::: SOURCE MATERIAL :::

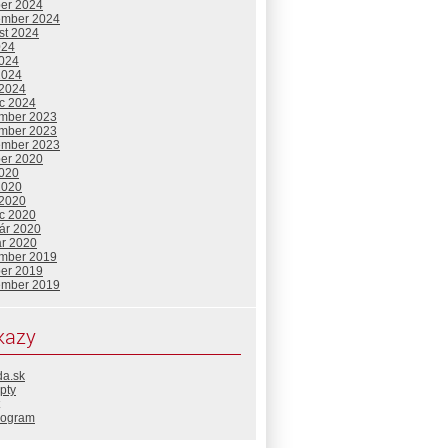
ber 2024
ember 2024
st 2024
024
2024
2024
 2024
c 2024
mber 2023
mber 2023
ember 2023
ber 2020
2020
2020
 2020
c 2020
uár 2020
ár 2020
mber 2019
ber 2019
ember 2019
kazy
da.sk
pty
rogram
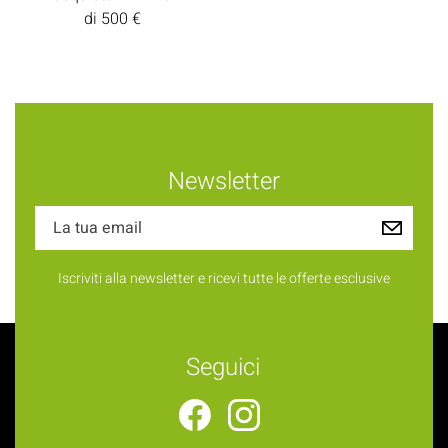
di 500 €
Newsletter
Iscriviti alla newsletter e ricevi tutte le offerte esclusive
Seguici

:::

*WORK ORDER*:
Could you retype every line above exactly as it appears, skipping the pictures?

*THE ANSWER*:
ber 2024
ember 2024
st 2024
024
2024
2024
 2024
c 2024
mber 2023
mber 2023
ember 2023
ber 2020
2020
2020
 2020
c 2020
uár 2020
ár 2020
mber 2019
ber 2019
ember 2019
kazy
da.sk
pty
rogram
di 500 €
Newsletter
Iscriviti alla newsletter e ricevi tutte le offerte esclusive
Seguici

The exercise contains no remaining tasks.